(Pixel coordinate listings)
——
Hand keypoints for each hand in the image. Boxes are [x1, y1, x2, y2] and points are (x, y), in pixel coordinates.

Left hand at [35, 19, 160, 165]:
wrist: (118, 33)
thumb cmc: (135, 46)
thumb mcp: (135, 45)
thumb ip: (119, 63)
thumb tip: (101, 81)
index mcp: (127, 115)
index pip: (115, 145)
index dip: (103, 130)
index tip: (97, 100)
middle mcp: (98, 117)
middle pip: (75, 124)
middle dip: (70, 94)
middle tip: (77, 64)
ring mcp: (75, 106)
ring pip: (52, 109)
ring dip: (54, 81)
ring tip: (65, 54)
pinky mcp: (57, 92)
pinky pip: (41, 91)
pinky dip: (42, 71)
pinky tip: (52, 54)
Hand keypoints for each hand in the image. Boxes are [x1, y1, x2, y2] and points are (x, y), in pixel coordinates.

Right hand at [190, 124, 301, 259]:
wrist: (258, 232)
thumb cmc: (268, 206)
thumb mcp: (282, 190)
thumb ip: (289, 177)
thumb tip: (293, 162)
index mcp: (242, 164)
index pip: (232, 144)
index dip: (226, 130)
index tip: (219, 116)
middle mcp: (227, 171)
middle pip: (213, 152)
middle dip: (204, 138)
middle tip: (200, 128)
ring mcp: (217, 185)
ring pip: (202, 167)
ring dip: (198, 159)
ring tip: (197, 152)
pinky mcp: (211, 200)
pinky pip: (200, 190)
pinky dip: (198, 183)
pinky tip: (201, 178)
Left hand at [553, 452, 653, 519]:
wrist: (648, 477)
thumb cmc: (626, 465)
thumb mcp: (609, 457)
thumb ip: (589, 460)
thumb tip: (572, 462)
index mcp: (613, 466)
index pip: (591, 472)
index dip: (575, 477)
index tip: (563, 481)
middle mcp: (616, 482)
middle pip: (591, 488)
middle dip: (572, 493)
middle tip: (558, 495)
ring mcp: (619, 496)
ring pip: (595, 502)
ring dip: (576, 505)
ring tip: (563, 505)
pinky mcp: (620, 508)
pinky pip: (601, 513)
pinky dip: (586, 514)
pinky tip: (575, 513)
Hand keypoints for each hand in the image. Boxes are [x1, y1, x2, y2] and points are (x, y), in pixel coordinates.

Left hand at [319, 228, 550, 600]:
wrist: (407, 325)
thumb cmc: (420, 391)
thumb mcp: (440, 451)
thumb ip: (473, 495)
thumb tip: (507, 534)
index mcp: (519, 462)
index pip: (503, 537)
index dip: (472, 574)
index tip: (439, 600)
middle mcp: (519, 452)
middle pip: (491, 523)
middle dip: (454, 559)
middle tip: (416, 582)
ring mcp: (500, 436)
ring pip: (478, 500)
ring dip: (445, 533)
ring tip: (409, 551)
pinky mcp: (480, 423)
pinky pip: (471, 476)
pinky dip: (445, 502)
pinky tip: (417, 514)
——
• **Required work**
Print, without alteration, only the lines above between the one holding "ring dip: (198, 159)" and the one holding "pinky dip: (586, 514)", inclusive.

• **Solved exercise**
ring dip: (198, 159)
ring tip: (197, 152)
pinky mcp: (211, 200)
pinky pip: (200, 190)
pinky dip: (198, 183)
pinky tip: (201, 178)
Left hand at [553, 452, 653, 519]:
wrist: (648, 477)
thumb cmc: (626, 465)
thumb mcp: (609, 457)
thumb ip: (589, 460)
thumb tip: (572, 462)
index mcp: (613, 466)
index pip: (591, 472)
index dip: (575, 477)
index tip: (563, 481)
middle mcp: (616, 482)
middle pip: (591, 488)
middle dip: (572, 493)
middle tip: (558, 495)
ring mcp: (619, 496)
ring pip: (595, 502)
ring dip: (576, 505)
ring tip: (563, 505)
pinky mcp: (620, 508)
pinky pip: (601, 513)
pinky dip: (586, 514)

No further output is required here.